## [The records]
──────────────────────────────

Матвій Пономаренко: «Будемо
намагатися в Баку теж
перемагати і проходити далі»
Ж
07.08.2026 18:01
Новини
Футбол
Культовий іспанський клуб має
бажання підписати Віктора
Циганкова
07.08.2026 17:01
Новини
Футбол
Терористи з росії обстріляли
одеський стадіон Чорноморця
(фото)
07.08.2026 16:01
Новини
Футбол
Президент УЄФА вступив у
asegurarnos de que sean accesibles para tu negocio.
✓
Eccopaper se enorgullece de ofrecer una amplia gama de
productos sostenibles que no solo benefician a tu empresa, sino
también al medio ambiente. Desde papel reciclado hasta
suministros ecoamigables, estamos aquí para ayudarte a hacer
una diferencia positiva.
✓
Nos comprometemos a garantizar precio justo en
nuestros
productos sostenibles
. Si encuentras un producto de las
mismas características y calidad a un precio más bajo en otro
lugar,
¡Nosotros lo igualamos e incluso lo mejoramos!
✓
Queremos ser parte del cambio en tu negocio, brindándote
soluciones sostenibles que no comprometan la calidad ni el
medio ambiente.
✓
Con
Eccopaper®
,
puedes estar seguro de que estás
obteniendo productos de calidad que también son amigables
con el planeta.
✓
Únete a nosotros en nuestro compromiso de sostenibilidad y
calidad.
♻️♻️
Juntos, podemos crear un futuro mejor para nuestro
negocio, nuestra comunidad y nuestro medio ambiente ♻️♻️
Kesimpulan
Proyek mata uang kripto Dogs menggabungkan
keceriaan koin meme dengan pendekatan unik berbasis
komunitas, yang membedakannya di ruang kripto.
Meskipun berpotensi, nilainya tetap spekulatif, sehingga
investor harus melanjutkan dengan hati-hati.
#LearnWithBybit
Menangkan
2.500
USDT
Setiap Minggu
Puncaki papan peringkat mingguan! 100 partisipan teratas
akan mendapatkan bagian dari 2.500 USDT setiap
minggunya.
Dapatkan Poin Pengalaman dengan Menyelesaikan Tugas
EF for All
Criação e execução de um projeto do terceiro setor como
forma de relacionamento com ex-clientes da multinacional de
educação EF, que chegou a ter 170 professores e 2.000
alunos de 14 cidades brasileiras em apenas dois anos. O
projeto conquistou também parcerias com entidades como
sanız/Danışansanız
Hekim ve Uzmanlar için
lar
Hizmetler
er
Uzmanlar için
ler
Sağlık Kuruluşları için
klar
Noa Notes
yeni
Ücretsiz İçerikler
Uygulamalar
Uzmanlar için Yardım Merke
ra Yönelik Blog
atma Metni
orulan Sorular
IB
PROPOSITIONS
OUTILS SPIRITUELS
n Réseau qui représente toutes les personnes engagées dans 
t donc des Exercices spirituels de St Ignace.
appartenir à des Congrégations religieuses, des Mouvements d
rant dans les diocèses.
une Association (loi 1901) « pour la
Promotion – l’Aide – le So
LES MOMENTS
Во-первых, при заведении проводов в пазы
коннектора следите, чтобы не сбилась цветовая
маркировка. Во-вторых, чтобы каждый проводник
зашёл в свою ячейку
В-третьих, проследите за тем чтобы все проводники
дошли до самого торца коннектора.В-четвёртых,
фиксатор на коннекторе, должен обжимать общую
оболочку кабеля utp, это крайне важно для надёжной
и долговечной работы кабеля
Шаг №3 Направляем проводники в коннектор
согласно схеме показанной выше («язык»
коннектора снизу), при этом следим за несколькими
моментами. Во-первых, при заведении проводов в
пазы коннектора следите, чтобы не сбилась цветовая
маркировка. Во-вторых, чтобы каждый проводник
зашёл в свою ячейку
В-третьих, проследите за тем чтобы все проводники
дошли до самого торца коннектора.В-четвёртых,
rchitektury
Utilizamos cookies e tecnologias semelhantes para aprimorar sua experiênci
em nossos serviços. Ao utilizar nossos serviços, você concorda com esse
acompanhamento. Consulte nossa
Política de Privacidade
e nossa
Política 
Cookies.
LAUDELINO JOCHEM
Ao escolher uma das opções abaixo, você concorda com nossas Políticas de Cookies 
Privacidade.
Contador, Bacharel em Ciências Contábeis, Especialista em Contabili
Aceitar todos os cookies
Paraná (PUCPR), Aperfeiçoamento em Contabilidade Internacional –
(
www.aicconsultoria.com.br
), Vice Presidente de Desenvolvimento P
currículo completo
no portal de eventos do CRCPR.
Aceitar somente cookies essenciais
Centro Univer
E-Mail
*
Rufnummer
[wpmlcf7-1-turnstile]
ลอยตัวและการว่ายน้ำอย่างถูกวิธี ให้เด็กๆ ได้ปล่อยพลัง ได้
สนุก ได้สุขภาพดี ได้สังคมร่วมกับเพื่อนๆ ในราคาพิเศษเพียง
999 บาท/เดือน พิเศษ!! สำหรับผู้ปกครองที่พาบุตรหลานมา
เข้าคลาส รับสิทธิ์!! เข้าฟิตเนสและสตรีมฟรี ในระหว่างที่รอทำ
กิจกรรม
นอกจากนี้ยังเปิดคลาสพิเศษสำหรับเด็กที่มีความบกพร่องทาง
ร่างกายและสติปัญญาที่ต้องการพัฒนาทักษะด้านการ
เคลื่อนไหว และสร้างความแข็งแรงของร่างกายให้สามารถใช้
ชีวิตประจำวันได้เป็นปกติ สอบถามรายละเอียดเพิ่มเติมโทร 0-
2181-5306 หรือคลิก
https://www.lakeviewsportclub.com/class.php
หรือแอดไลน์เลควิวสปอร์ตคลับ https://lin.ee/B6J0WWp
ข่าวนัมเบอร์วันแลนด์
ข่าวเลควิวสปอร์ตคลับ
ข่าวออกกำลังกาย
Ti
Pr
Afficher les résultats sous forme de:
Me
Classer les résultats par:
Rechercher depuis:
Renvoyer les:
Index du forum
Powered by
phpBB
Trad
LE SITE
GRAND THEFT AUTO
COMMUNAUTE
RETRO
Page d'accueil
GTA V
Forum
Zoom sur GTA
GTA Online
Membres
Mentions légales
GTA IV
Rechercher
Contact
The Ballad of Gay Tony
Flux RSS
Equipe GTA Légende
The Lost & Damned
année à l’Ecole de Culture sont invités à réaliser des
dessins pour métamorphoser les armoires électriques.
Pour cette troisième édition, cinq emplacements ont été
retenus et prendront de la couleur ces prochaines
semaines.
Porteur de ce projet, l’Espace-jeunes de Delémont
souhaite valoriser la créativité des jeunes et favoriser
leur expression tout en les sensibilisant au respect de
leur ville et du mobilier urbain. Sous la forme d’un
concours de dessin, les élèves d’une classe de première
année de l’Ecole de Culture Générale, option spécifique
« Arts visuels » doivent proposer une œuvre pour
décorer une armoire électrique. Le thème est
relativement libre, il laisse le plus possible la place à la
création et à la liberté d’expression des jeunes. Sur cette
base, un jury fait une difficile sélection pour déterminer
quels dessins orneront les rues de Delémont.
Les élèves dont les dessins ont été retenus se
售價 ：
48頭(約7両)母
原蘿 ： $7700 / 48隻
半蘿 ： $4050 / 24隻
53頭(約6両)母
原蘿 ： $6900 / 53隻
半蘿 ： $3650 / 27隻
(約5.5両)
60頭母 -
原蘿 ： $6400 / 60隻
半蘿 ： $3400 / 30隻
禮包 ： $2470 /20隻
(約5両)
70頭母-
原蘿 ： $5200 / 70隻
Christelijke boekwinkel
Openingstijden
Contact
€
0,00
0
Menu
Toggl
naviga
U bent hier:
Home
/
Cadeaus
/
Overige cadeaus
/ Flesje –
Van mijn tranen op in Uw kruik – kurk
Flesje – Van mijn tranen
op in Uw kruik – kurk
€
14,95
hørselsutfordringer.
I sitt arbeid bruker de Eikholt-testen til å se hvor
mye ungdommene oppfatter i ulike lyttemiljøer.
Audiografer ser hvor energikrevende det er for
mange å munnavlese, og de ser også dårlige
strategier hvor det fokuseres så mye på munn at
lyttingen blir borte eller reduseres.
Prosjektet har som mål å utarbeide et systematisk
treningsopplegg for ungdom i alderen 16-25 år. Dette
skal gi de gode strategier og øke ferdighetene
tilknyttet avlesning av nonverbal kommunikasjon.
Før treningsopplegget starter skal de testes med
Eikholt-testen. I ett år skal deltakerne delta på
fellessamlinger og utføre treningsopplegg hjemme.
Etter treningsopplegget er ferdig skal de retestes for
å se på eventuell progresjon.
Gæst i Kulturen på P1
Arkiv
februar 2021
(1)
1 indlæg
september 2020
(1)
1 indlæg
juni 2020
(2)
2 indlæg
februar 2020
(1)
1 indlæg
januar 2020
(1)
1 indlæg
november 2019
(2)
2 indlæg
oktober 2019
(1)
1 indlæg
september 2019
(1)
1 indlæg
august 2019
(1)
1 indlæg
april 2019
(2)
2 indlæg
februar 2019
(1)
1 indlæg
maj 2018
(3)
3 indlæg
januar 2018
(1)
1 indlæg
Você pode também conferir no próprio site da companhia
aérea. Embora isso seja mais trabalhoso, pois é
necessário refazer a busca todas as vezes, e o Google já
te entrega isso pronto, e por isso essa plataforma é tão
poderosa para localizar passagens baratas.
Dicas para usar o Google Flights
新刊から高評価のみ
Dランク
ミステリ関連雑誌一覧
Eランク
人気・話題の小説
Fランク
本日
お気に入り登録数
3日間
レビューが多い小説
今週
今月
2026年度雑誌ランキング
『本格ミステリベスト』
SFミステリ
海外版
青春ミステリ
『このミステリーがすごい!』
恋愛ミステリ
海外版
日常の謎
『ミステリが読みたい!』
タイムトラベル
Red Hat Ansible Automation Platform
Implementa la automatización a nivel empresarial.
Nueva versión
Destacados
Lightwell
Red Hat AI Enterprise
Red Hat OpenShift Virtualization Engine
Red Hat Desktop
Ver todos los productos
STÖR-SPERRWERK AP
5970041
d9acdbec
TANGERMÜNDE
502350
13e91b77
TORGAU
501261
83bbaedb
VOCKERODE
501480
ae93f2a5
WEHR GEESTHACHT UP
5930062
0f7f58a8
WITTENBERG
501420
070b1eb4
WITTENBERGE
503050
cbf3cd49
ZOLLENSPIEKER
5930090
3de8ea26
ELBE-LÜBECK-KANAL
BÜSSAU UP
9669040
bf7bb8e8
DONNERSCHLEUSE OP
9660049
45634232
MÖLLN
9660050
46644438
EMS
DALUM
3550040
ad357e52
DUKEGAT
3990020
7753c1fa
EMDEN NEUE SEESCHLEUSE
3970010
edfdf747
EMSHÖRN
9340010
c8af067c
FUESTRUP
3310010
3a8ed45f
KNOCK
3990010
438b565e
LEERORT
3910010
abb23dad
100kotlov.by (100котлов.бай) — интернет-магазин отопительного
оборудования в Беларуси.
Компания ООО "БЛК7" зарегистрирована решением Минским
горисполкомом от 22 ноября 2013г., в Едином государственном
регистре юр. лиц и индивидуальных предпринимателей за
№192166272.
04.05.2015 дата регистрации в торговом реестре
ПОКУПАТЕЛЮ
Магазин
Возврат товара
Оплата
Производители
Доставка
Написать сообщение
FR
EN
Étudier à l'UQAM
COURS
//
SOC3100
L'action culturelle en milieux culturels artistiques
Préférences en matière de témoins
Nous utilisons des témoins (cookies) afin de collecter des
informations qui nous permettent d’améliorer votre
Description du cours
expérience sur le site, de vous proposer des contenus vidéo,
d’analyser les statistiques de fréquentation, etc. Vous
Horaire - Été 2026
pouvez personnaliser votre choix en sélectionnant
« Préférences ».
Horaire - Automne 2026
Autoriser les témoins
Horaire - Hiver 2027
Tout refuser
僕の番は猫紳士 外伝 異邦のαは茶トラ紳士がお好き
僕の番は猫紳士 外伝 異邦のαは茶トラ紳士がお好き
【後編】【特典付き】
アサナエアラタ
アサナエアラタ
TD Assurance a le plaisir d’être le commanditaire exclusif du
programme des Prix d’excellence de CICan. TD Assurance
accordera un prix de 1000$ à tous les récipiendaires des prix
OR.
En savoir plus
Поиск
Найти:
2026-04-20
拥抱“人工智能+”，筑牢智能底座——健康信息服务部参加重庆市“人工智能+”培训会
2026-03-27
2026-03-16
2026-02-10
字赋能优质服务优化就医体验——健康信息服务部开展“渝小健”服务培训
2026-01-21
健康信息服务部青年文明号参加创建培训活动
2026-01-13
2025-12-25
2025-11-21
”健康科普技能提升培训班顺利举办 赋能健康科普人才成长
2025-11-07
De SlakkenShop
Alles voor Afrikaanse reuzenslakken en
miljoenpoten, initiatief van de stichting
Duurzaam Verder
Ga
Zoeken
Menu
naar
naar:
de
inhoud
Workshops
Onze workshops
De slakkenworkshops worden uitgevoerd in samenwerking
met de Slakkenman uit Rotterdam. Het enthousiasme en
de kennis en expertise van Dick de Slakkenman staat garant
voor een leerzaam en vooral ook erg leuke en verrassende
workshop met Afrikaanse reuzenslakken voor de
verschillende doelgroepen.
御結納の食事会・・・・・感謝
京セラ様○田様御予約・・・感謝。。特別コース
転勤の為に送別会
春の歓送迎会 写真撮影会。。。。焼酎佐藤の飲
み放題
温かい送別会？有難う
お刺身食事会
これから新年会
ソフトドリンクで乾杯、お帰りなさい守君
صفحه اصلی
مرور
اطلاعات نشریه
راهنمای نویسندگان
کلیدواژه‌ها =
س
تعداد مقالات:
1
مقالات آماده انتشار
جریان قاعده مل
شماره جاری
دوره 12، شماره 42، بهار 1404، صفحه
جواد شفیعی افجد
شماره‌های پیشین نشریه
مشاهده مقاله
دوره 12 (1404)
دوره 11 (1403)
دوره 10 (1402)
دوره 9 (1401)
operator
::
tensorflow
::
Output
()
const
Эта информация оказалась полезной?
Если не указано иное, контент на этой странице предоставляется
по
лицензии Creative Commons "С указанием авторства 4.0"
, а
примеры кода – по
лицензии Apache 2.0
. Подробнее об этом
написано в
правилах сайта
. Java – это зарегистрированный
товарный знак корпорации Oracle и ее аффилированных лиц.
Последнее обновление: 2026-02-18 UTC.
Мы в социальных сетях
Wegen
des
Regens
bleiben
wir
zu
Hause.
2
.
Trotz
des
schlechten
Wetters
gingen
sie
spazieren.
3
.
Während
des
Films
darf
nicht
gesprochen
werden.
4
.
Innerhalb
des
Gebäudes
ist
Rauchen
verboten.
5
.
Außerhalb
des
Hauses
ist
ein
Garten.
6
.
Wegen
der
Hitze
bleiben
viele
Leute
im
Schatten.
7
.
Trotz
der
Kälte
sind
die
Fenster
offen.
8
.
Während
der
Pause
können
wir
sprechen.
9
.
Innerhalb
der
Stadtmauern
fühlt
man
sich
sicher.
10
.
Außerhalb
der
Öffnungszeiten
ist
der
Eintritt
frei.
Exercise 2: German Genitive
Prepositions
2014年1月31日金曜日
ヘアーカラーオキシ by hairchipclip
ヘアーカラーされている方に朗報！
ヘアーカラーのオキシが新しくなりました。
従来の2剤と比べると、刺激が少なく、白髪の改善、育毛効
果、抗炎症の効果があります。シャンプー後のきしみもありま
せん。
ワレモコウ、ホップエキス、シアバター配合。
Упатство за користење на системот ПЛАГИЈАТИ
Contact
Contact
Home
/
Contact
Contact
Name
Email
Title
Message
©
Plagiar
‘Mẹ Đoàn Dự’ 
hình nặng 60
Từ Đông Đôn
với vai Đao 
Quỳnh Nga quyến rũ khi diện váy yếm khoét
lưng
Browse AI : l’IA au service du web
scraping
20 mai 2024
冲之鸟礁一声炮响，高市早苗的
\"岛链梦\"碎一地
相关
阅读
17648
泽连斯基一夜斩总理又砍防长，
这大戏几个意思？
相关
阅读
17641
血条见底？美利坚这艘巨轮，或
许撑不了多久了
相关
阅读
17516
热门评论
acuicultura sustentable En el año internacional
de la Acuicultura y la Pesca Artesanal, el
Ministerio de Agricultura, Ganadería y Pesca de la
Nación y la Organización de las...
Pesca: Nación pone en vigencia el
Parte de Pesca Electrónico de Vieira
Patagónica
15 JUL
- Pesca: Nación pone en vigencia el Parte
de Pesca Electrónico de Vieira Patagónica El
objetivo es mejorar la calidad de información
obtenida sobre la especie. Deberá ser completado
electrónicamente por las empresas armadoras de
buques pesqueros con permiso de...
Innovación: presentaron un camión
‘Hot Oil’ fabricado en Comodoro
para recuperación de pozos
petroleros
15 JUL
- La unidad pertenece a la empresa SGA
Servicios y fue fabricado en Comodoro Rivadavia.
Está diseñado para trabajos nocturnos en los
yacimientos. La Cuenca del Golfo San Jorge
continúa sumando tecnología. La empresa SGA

──────────────────────────────

## [To-do item]
All lines from the opening of the records through the line where "keceriaan koin meme" occurs are to be output verbatim. No other line belongs in the answer.

## [Result of the task]
Матвій Пономаренко: «Будемо
намагатися в Баку теж
перемагати і проходити далі»
Ж
07.08.2026 18:01
Новини
Футбол
Культовий іспанський клуб має
бажання підписати Віктора
Циганкова
07.08.2026 17:01
Новини
Футбол
Терористи з росії обстріляли
одеський стадіон Чорноморця
(фото)
07.08.2026 16:01
Новини
Футбол
Президент УЄФА вступив у
asegurarnos de que sean accesibles para tu negocio.
✓
Eccopaper se enorgullece de ofrecer una amplia gama de
productos sostenibles que no solo benefician a tu empresa, sino
también al medio ambiente. Desde papel reciclado hasta
suministros ecoamigables, estamos aquí para ayudarte a hacer
una diferencia positiva.
✓
Nos comprometemos a garantizar precio justo en
nuestros
productos sostenibles
. Si encuentras un producto de las
mismas características y calidad a un precio más bajo en otro
lugar,
¡Nosotros lo igualamos e incluso lo mejoramos!
✓
Queremos ser parte del cambio en tu negocio, brindándote
soluciones sostenibles que no comprometan la calidad ni el
medio ambiente.
✓
Con
Eccopaper®
,
puedes estar seguro de que estás
obteniendo productos de calidad que también son amigables
con el planeta.
✓
Únete a nosotros en nuestro compromiso de sostenibilidad y
calidad.
♻️♻️
Juntos, podemos crear un futuro mejor para nuestro
negocio, nuestra comunidad y nuestro medio ambiente ♻️♻️
Kesimpulan
Proyek mata uang kripto Dogs menggabungkan
keceriaan koin meme dengan pendekatan unik berbasis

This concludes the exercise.